In 2005, Dimension was sold by Disney, with Disney then selling off the parent label Miramax in December 2010. Miramax and the rights to the pre-October 2005 library of Dimension were subsequently taken over by private equity firm Filmyard Holdings that same year. Filmyard sublicensed the film's home video rights to Echo Bridge Entertainment, who reissued several other Dimension and Miramax titles. On May 3, 2011 it was released on Blu-ray by Echo Bridge Home Entertainment in the US but with an open matte 16:9 transfer, rather than the theatrical aspect ratio of 2.35:1. Its sound was downmixed to stereo, rather than the 5.1 theatrical mix. The Blu-ray received negative reviews, with Blu-ray.com calling it "a mess on every level". It was re-released in the US on DVD by Echo Bridge Home Entertainment on April 26, 2011; this release also does not contain its original aspect ratio of 2.35:1, but rather a 1.66:1 widescreen transfer. Echo Bridge later re-released the film in a triple feature set with Halloween: The Curse of Michael Myers and Halloween: Resurrection. It was also released along with Halloween: The Curse of Michael Myers in one Blu-ray collection.

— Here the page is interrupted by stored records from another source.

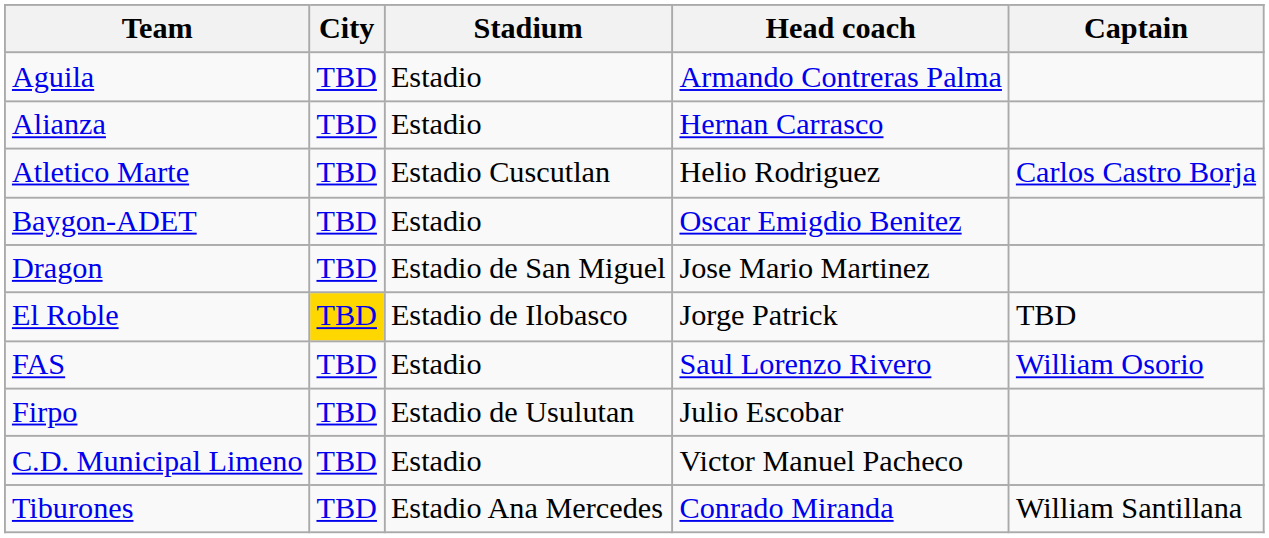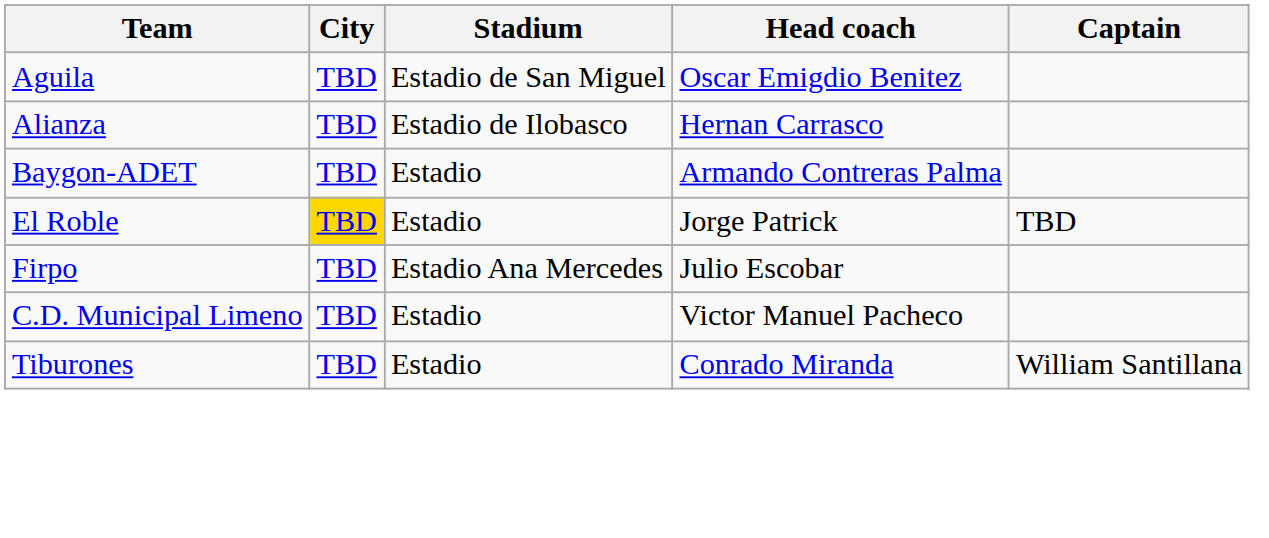Aguila | Stadium: Estadio -> Estadio de San Miguel
Aguila | Head coach: Armando Contreras Palma -> Oscar Emigdio Benitez
Alianza | Stadium: Estadio -> Estadio de Ilobasco
- row: Atletico Marte | TBD | Estadio Cuscutlan | Helio Rodriguez | Carlos Castro Borja
Baygon-ADET | Head coach: Oscar Emigdio Benitez -> Armando Contreras Palma
- row: Dragon | TBD | Estadio de San Miguel | Jose Mario Martinez
El Roble | Stadium: Estadio de Ilobasco -> Estadio
- row: FAS | TBD | Estadio | Saul Lorenzo Rivero | William Osorio
Firpo | Stadium: Estadio de Usulutan -> Estadio Ana Mercedes
Tiburones | Stadium: Estadio Ana Mercedes -> Estadio
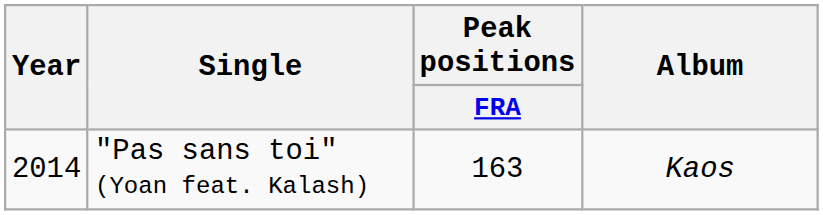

It was released again on Blu-ray on September 23, 2014 in its original theatrical 2.35:1 aspect ratio and with 5.1 DTS-HD Master Audio in the Halloween: The Complete Collection box set from Anchor Bay Entertainment, with a disc produced by Shout! Factory (under their Scream Factory label), featuring a new commentary with Jamie Lee Curtis and Steve Miner and extra features including behind the scenes footage and archival interviews not seen on any other release. The Scream Factory disc was produced under license from Filmyard, although most of the films in this box set were not owned by Filmyard.

Filmyard sold Miramax and the pre-October 2005 Dimension library to Qatari company beIN Media Group during March 2016. In April 2020, ViacomCBS (now known as Paramount Skydance) acquired the rights to Miramax's library and Dimension's pre-October 2005 library, after buying a 49% stake in Miramax from beIN. The film was made available on their streaming service Paramount+, and in 2021, Paramount Home Entertainment reissued the film on DVD, along with many other Dimension/Miramax titles they had acquired.

On October 4, 2022, Halloween H20 was released by Scream Factory on 4K UHD under license from Paramount, as part of a 4K/Blu-ray box set featuring two other Paramount-owned Halloween films (Halloween: The Curse of Michael Myers and Halloween: Resurrection). on September 25, 2023, the individual film was released in a 4K UHD steelbook by Paramount Home Entertainment.